-------- Extracted material
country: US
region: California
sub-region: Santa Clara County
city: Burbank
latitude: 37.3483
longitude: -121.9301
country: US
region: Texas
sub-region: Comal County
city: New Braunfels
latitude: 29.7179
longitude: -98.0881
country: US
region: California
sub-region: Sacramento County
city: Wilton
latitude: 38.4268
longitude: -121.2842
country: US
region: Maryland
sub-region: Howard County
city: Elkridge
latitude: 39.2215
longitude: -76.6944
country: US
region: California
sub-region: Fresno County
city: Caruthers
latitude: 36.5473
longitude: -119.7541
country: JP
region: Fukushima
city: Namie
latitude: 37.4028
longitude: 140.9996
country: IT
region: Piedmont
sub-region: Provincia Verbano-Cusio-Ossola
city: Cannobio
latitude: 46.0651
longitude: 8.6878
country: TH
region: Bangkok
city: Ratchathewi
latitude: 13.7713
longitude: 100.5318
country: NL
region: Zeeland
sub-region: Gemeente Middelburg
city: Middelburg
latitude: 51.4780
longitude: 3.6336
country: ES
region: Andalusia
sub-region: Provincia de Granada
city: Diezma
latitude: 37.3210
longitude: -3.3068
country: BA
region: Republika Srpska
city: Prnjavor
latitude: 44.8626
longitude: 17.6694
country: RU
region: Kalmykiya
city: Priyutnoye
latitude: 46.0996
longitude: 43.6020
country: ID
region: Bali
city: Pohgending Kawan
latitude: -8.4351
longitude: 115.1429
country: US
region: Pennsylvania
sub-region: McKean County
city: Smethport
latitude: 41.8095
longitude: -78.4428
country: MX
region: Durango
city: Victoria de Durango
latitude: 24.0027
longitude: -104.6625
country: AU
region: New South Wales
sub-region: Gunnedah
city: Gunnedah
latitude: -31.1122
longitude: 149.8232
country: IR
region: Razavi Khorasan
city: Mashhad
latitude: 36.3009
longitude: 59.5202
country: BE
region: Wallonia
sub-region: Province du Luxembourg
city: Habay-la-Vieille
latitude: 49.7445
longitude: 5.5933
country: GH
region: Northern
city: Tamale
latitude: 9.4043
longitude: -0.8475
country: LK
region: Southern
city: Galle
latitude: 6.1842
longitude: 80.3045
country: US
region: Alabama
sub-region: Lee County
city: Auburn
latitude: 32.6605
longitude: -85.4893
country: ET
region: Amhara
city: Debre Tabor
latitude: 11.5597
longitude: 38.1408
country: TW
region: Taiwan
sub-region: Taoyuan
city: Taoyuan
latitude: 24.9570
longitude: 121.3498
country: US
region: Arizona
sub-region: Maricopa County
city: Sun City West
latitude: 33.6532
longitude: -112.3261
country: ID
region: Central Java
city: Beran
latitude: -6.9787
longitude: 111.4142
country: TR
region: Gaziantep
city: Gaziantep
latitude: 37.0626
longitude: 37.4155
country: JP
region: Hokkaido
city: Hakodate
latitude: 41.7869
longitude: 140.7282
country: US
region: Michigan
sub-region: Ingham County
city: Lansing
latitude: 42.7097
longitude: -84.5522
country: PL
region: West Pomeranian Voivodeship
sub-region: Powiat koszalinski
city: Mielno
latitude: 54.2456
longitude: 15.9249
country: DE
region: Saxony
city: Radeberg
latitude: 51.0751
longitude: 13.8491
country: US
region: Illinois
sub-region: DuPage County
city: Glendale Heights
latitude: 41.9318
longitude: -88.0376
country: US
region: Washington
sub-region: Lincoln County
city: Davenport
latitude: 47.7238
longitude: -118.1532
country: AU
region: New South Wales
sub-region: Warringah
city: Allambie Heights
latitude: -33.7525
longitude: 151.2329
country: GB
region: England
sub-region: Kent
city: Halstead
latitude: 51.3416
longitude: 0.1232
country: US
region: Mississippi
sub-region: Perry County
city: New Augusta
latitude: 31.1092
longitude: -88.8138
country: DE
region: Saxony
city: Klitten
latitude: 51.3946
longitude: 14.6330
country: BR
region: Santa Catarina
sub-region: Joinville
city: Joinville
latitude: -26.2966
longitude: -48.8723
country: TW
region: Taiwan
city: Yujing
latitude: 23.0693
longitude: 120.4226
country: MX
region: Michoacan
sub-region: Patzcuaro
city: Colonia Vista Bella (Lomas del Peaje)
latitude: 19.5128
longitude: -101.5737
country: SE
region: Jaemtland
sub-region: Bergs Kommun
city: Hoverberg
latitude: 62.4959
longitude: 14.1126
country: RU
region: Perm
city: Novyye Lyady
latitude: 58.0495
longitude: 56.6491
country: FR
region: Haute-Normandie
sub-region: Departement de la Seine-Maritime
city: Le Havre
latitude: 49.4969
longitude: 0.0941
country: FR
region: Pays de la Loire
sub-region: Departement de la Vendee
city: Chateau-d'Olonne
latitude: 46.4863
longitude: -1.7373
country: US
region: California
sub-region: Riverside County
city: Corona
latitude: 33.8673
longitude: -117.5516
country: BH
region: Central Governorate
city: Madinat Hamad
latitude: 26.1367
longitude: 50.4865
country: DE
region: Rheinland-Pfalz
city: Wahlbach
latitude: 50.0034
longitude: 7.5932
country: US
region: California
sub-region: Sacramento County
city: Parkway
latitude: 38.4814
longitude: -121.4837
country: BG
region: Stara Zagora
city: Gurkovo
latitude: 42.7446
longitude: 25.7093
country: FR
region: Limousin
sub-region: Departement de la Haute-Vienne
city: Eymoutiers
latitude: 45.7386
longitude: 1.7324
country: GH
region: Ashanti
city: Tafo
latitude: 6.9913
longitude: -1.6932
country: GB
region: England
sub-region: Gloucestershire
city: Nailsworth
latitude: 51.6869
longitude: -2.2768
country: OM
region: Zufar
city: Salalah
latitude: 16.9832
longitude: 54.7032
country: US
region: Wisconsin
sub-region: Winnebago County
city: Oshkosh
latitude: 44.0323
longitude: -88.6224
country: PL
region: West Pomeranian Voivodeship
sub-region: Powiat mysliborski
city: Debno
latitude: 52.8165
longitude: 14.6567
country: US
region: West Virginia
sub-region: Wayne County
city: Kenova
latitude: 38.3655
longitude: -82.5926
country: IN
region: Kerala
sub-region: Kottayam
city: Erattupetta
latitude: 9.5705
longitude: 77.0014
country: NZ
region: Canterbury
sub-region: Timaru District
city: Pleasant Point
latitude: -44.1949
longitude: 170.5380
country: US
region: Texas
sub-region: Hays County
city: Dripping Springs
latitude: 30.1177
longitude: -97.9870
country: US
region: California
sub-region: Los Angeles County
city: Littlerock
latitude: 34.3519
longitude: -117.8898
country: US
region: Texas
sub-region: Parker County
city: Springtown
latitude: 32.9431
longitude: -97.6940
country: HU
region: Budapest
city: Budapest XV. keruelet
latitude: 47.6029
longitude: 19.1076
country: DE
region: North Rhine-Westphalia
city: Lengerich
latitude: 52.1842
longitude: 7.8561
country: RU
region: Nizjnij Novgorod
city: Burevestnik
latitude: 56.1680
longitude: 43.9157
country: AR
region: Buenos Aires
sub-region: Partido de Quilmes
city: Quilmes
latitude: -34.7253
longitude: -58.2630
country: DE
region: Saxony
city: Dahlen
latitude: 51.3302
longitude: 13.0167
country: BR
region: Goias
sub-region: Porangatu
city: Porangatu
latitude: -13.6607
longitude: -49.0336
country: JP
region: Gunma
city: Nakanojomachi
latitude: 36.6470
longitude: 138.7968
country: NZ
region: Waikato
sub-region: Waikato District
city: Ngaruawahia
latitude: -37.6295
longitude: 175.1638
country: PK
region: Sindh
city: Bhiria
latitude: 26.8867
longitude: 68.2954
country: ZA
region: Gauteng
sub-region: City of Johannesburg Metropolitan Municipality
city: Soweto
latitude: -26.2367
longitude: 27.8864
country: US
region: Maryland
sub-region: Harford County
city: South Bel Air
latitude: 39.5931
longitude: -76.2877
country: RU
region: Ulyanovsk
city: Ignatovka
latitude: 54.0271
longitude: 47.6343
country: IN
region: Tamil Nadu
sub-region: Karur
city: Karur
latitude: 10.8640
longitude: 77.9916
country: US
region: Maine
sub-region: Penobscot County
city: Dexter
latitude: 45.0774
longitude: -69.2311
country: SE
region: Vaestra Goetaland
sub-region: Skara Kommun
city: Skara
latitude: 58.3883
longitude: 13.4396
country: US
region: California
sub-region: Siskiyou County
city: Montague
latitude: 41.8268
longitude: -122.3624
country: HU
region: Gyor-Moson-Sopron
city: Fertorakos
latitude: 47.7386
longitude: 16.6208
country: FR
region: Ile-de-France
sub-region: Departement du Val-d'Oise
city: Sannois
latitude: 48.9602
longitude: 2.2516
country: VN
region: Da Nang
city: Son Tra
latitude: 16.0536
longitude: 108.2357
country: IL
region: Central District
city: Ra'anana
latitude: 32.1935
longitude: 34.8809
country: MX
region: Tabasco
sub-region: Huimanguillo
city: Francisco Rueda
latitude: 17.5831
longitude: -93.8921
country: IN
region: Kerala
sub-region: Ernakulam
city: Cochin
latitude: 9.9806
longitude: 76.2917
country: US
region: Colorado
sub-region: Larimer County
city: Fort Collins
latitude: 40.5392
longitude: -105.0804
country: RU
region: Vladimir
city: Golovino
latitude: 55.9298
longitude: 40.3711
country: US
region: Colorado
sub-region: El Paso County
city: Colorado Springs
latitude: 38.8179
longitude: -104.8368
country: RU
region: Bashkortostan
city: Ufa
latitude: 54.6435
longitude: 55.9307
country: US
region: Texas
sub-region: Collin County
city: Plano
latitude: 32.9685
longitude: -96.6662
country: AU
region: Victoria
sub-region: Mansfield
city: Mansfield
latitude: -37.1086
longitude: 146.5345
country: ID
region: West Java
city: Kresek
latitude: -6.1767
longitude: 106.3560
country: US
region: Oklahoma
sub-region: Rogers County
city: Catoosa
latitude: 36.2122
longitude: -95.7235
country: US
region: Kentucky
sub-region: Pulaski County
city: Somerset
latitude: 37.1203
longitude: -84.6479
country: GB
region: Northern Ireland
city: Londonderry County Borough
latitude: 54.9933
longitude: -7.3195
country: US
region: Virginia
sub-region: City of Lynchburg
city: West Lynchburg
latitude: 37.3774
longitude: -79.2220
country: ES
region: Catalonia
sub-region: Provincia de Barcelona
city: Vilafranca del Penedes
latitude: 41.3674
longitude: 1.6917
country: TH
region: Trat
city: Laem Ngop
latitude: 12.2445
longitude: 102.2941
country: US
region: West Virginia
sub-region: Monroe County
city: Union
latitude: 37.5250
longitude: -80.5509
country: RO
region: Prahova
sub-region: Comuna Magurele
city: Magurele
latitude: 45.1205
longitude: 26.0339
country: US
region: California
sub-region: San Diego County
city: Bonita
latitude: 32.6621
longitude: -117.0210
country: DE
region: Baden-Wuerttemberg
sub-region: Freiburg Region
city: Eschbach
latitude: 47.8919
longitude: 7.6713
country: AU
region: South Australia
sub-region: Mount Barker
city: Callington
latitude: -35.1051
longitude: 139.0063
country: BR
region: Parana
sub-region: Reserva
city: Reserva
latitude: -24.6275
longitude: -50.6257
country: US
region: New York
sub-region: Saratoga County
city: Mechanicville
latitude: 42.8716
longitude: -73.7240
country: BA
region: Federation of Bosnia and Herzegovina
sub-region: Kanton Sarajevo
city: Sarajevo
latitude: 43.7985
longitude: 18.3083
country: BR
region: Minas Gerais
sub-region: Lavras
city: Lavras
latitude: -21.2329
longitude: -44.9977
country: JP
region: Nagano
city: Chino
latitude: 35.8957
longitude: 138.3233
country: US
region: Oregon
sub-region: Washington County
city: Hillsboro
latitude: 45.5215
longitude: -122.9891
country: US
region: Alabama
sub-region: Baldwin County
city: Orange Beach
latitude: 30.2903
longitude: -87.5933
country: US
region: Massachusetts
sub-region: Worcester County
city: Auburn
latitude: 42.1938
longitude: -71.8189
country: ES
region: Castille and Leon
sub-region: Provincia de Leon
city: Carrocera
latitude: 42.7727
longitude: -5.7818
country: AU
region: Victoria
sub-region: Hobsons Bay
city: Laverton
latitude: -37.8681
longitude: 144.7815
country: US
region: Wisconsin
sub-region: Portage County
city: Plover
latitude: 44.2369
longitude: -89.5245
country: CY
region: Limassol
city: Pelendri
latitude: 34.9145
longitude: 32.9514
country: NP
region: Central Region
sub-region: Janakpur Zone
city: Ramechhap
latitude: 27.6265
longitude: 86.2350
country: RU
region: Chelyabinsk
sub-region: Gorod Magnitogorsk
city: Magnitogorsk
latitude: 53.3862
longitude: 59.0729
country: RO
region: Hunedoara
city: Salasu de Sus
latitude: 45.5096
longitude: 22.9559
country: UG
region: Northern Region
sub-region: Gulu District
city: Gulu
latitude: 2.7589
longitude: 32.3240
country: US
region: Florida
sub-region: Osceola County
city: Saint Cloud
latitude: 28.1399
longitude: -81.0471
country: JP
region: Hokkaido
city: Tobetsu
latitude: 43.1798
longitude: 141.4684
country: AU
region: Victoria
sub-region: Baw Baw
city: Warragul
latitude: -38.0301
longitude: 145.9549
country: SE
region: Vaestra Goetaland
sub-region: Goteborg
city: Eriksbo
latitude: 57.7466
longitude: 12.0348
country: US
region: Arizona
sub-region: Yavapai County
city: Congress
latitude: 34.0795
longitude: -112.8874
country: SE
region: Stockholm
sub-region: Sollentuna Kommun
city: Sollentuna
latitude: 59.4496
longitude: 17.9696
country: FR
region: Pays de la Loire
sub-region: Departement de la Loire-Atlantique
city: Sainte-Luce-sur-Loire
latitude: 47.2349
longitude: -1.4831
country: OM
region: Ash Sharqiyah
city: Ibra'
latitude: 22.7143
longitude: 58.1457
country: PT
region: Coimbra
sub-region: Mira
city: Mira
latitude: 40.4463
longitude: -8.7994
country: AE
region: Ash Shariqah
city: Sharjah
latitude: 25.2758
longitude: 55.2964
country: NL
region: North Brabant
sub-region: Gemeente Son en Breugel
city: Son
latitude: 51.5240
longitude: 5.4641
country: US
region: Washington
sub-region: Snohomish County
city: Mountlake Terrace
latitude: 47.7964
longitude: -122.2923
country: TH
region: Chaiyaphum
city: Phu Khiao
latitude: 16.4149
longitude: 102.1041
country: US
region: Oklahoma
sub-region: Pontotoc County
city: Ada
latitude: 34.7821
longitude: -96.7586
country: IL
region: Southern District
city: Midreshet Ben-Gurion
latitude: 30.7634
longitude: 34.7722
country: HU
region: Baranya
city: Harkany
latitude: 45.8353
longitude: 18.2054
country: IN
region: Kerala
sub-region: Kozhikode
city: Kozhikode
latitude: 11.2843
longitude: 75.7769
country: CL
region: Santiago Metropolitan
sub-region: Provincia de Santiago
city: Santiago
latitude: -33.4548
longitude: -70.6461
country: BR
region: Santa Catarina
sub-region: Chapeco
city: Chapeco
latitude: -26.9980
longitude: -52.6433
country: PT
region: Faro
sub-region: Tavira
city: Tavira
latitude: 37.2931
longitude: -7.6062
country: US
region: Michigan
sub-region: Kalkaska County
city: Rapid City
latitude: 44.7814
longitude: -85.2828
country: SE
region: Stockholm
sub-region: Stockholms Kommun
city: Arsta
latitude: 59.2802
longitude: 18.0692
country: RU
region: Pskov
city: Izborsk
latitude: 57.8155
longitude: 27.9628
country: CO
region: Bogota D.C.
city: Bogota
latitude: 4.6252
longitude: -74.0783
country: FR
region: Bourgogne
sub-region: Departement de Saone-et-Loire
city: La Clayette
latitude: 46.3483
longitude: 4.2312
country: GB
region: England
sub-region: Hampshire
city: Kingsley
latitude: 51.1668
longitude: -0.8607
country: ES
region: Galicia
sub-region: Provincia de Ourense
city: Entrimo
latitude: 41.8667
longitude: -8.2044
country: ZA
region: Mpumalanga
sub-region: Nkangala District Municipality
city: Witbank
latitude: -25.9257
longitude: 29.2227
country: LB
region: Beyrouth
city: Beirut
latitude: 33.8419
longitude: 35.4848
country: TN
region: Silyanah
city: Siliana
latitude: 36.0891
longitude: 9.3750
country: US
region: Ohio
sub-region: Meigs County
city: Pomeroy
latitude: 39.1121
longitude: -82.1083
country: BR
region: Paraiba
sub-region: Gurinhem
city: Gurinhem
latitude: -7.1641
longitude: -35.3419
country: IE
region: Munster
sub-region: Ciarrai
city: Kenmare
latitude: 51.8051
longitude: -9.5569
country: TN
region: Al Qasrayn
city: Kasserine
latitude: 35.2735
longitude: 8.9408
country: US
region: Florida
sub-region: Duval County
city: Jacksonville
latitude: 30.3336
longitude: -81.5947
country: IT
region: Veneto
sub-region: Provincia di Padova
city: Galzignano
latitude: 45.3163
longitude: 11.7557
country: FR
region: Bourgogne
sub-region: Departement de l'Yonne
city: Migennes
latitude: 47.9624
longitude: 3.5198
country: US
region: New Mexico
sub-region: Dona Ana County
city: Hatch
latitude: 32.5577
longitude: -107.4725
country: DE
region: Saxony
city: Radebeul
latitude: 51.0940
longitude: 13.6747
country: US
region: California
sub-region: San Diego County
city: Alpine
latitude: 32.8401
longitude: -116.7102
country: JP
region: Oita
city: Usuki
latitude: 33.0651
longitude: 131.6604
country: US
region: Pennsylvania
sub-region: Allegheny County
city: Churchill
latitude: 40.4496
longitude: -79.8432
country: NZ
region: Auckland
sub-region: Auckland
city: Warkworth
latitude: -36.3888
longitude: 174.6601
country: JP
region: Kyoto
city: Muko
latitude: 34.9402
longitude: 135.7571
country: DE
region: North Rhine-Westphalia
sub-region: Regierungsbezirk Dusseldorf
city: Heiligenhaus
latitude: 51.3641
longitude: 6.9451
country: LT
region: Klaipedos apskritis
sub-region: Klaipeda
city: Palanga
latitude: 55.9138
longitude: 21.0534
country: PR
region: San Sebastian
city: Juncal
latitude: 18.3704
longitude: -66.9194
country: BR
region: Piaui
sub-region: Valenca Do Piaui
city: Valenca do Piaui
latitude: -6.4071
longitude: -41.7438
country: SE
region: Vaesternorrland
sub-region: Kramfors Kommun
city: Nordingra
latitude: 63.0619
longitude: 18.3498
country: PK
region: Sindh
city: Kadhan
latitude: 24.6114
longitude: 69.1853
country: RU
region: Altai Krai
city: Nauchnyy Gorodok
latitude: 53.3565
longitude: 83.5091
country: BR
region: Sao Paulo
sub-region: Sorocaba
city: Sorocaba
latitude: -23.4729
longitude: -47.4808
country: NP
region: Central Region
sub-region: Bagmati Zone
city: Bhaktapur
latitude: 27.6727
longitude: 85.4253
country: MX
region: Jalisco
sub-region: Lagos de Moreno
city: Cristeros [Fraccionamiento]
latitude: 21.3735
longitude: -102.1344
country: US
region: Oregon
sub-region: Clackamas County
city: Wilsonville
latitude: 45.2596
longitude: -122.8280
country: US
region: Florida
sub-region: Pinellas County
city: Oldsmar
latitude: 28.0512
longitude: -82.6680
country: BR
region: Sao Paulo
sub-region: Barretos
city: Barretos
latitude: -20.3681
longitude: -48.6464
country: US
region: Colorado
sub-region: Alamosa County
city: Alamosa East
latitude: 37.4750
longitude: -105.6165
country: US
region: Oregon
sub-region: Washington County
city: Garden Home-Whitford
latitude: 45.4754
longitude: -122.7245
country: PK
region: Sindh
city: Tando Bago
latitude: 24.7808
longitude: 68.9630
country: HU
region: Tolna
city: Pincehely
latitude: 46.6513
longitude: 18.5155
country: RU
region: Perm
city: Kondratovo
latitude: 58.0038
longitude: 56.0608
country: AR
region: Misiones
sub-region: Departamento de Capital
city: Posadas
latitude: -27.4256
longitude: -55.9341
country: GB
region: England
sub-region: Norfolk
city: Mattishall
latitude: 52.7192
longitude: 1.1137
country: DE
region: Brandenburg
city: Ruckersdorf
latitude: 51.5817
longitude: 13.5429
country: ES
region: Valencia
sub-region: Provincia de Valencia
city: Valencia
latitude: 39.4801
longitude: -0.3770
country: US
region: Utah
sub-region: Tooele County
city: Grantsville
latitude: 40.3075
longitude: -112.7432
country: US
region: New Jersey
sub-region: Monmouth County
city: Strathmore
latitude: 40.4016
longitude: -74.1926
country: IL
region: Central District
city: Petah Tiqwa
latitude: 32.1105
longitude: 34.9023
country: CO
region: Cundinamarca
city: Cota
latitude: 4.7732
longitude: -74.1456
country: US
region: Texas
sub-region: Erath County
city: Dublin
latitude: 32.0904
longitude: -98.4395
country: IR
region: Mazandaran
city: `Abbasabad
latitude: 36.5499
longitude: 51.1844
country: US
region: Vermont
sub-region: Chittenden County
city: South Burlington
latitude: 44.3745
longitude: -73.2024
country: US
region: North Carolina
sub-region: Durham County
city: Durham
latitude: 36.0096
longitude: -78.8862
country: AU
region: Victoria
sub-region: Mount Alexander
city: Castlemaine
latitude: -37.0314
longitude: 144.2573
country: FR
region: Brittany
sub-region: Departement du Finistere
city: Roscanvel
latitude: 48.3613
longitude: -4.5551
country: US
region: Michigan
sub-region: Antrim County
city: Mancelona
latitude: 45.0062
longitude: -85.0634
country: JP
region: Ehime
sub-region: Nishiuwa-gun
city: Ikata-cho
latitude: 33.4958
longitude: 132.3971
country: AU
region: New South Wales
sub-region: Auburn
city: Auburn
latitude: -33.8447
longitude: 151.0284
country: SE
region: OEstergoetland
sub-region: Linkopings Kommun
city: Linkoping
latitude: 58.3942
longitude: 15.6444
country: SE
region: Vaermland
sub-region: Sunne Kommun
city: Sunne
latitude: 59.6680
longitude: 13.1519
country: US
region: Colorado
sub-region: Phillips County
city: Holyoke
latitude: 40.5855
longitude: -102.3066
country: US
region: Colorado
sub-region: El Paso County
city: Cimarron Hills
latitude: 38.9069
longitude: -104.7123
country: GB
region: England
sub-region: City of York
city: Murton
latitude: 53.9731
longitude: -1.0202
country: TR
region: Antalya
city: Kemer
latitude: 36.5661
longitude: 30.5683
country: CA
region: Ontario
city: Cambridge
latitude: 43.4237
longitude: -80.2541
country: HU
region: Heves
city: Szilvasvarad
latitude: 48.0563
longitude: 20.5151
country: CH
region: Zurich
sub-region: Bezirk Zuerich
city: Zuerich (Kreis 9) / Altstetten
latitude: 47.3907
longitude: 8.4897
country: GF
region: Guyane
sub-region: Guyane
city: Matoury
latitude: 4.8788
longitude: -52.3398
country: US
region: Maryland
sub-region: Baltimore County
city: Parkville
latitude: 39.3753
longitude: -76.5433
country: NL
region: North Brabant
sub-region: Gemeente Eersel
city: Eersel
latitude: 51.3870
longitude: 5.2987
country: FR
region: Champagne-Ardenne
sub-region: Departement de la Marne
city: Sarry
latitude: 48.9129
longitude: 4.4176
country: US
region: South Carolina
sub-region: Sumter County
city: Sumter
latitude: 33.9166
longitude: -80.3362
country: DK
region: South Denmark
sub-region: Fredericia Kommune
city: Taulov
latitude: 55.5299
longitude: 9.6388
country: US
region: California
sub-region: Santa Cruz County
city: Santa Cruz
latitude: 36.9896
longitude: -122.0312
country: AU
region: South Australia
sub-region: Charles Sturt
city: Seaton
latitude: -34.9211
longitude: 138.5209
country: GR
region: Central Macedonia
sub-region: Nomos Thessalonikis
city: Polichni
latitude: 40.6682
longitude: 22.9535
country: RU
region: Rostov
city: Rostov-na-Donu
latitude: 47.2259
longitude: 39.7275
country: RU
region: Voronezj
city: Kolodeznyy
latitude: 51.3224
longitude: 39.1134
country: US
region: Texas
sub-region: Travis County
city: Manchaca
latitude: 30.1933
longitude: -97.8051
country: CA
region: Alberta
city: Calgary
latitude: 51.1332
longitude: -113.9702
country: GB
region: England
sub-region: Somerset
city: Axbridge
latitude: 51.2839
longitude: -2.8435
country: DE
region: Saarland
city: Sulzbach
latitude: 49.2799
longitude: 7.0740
----------------
▶ Goal: Give the part of the records that begins with the line containing "city: Mansfield" and ends with the line containing "latitude: 37.1203", both lines included, as a numbered list with blank lines omitted.

▶ Task output:
1. city: Mansfield
2. latitude: -37.1086
3. longitude: 146.5345
4. country: ID
5. region: West Java
6. city: Kresek
7. latitude: -6.1767
8. longitude: 106.3560
9. country: US
10. region: Oklahoma
11. sub-region: Rogers County
12. city: Catoosa
13. latitude: 36.2122
14. longitude: -95.7235
15. country: US
16. region: Kentucky
17. sub-region: Pulaski County
18. city: Somerset
19. latitude: 37.1203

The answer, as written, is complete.